In line with all these measurements, a DCBF false rate outperforms CBF1 on average by 90%. Additionally, DCBF in a worst case scenario, requires approximately an additional 1 kB of memory. The computational overhead of the proposed solution introduces 7–12% activation of the additional Bloom filter \(\overline{CBF1}\) while at the same time significantly improving the false rate. Future work will verify the proposed algorithm improvements in comparison to the Bloom-filter-based forwarding algorithm.

6 Conclusion

This paper proposes a novel DCBF structure. The objective is to decrease the false rate with minimal additional resources. The proposed solution is compared to the router data structure scheme algorithm \(\textit{SACK}^2\). Router data structure is used to analyse the ratio of the connection and connection termination control packets in TCP communication. Every packet header needs to be examined to determine the ratio of the control packets.

Processing complete headers require a significant amount of memory, especially on a fast link or during network congestion. The data is organised into a memory efficient CBF data structure to reduce memory requirements. The algorithms based on the CBF require fewer resources (e.g. memory and processing power), making it suitable for deployment in an embedded environment.
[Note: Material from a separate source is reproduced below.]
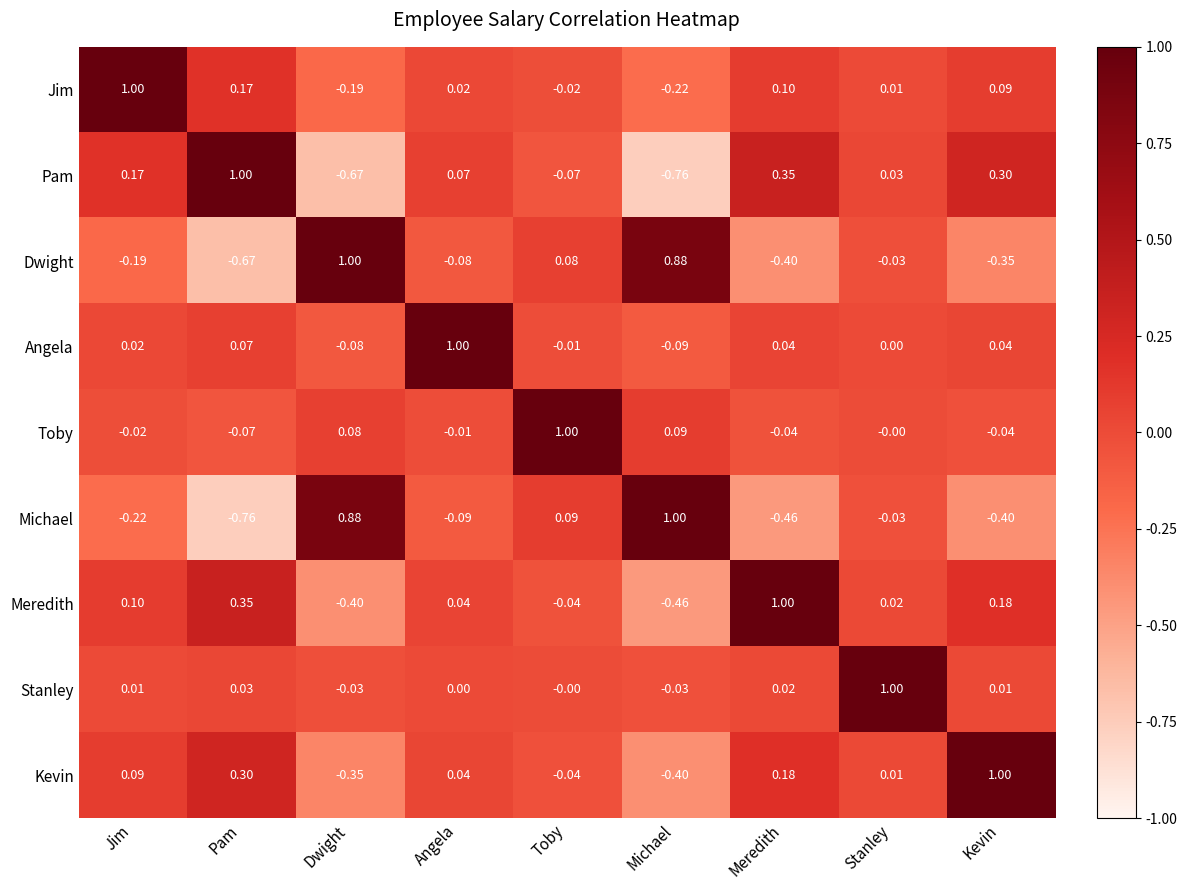

Is the value of Dwight at Michael greater than the value of Stanley at Dwight?

Yes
The negative side of the Bloom filter is the error caused by false recognition of a matching SYN/ACK and ACK pair. The proposed DCBF decreases the false recognition rate by approximately of 90%. However, additionally exploiting the CBF increases resource requirements. The increase in memory consumption is the biggest drawback of the DCBF structure for implementation in an embedded system (e.g. a router). The proposed solution for the case of a flow of network packets of \(n=400\) required an additional 1.13 kB of memory compared to the standard CBF, which means it is still suitable for implementation in an embedded system.

Analyses showed that the additional 5.56% of memory used in the DCBF compared to the \(\textit{SACK}^2\) algorithm improves the accuracy of SYN/ACK-ACK pair detection by 90%. Moreover, DDoS attack detection using this algorithm improved immensely in the case of a minor attack.

In the future, the plan is to explore the possibility of applying the proposed solution to other algorithms based on the CBF or Bloom filters. Further verification will include data from different network locations and a comparison of different existing algorithms. Additionally, this paper assumes that a false rate error of 20% in the CBF1 data structure will be propagated to the error rate in CBF2. This is expected to affect detection of DDoS attacks. This correlation could be further examined. The verification of the new improved \(\textit{SACK}^2\) algorithm during the different rate of DDoS attack is a subject of future work.